Aires marines protégées : appel à l'action immédiate
Par Salle des nouvelles
En 2000, le Québec publiait une première stratégie pour établir un réseau d’aires protégées (AP) représentatif de la biodiversité naturelle. Ce réseau devait couvrir une superficie de 8 % du territoire, Saint-Laurent inclus. Des années plus tard, le gouvernement relevait ses objectifs à la hauteur des recommandations internationales (objectif no 11 d’Aichi), à savoir de protéger 10 % en milieu marin (estuaire et golfe du Saint-Laurent) d’ici 2020. Ce dernier objectif, par ailleurs confirmé avec la Stratégie maritime du Québec, doit inévitablement se réaliser de concert avec le palier fédéral.
Des superficies nettement insuffisantes
Pourtant, à la fin 2018, l’espace marin n’est protégé qu’à 3,65 % et de ce pourcentage, à peine 1,9 % est véritablement préservé de façon efficace et durable par une « aire marine protégée » (AMP), une zone d’intérêt écologique clairement délimitée, suffisamment grande, légalement désignée pour maintenir à long terme la biodiversité et où toute activité industrielle lourde est proscrite, comme le parc marin du Saguenay–Saint-Laurent (PMSSL) et la réserve aquatique projetée de Manicouagan.
Ces deux AMP, qui ne couvrent que 1,3 % de la superficie marine, démontrent à quel point le Québec chemine à pas de tortue : il n’y a eu qu’une faible progression de moins de 1 % sur 20 ans. Il y a péril en la demeure : le Québec est encore très loin de l’objectif convenu pour 2020 et il reste très peu de temps pour y parvenir.
Il y a bien quelques autres projets à l’étude, dont celui de l’agrandissement de la portion marine du parc du Bic, mais le projet d’ampleur réclamé depuis deux décennies est celui d’une AMP de 6000 km2, appelée « site d’intérêt (SI) Estuaire du Saint-Laurent », s’étendant d’une rive à l’autre depuis l’amont jusqu’à l’aval de l’estuaire moyen et maritime. Tel un agrandissement significatif du parc marin, cette zone correspondrait à l’aire de répartition saisonnière du béluga du Saint-Laurent et elle comprendrait des éléments de son habitat essentiel. Fait à noter : ce territoire avait déjà été proposé comme potentielle zone de protection marine (ZPM) de l’estuaire du Saint-Laurent en 2004.
Un accroissement du transport maritime à redouter
Or, ce secteur est très convoité par des promoteurs industriels souvent liés au transport d’hydrocarbures : projets de ports pétroliers et méthaniers comme celui de Cacouna, ainsi que diverses infrastructures dans la rivière Saguenay. On ne peut également passer sous silence les projets Énergie Saguenay et Gazoduq qui conduiraient à exporter 11 millions de tonnes de gaz naturel liquéfié sur des navires citernes circulant en plein cœur du parc marin et de sites de fréquentation intensive du béluga.

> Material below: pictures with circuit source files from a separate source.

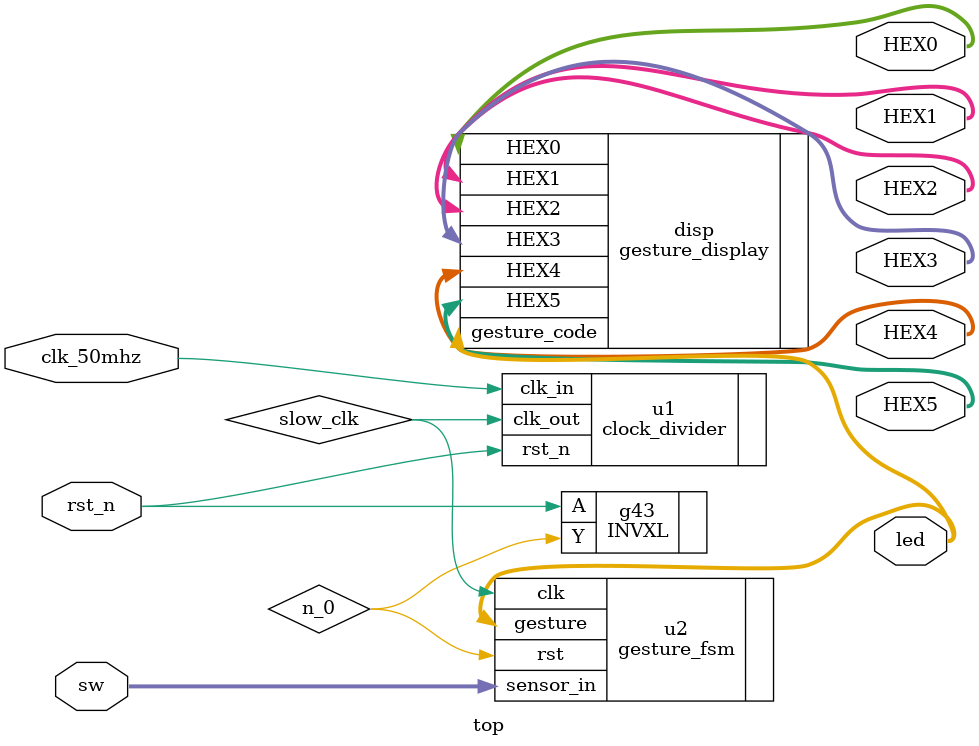
<source format=v>


// Verification Directory fv/top 

module top(clk_50mhz, rst_n, sw, led, HEX0, HEX1, HEX2, HEX3, HEX4,
     HEX5);
  input clk_50mhz, rst_n;
  input [3:0] sw;
  output [3:0] led;
  output [6:0] HEX0, HEX1, HEX2, HEX3, HEX4, HEX5;
  wire clk_50mhz, rst_n;
  wire [3:0] sw;
  wire [3:0] led;
  wire [6:0] HEX0, HEX1, HEX2, HEX3, HEX4, HEX5;
  wire n_0, slow_clk;
  gesture_display disp(.gesture_code (led), .HEX0 (HEX0), .HEX1 (HEX1),
       .HEX2 (HEX2), .HEX3 (HEX3), .HEX4 (HEX4), .HEX5 (HEX5));
  clock_divider u1(.clk_in (clk_50mhz), .rst_n (rst_n), .clk_out
       (slow_clk));
  gesture_fsm u2(.clk (slow_clk), .rst (n_0), .sensor_in (sw), .gesture
       (led));
  INVXL g43(.A (rst_n), .Y (n_0));
endmodule


</source>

Les impacts qui pourraient affecter les cétacés sont l’augmentation du bruit et des collisions, lesquels représentent des risques sérieux pour une espèce menacée qui connaît déjà de grandes difficultés et dont la population ne cesse de diminuer.
L’établissement d’une AMP dans l’estuaire est réclamé d’urgence pour préserver l’équilibre délicat de ces populations et cela doit être réalisé impérativement d’ici l’échéance de 2020 en complément d’un réseau d’AP efficace et représentatif du Saint-Laurent. À défaut d’agir, le Québec ratera sa cible de très loin et plusieurs espèces aquatiques, particulièrement la « baleine blanche » québécoise –un symbole reconnu à travers le monde et un attrait indéniable – frôleront le point de non-retour.
Beaucoup à perdre
Le fleuve est un joyau du territoire québécois et sa dégradation, tout comme celle des espèces qu’il abrite, pèserait lourd sur la vitalité touristique, économique et scientifique de la province entière, sans parler de la fierté des communautés riveraines qui n’auraient pas su sauvegarder adéquatement un milieu si riche et exceptionnel.
Il est minuit moins une pour mettre en place un réseau d’AMP et atteindre les objectifs de protection du milieu marin. L’année 2019 doit être marquée par une intensification de la mobilisation et des actions pour exiger le respect des engagements du Québec en matière de conservation. Un premier pas pourrait être de participer à la campagne Protégeons le Saint-Laurent de la Société pour la nature et les parcs.
Le Conseil régional en appelle donc à la concertation des décideurs pour se rapprocher de cibles qu’on a manifestement perdu de vue. Il entend porter ce message haut et fort par l’entremise de démarches auprès des deux paliers gouvernementaux et interpeller les représentants des différents partis fédéraux à la veille des élections générales de 2019.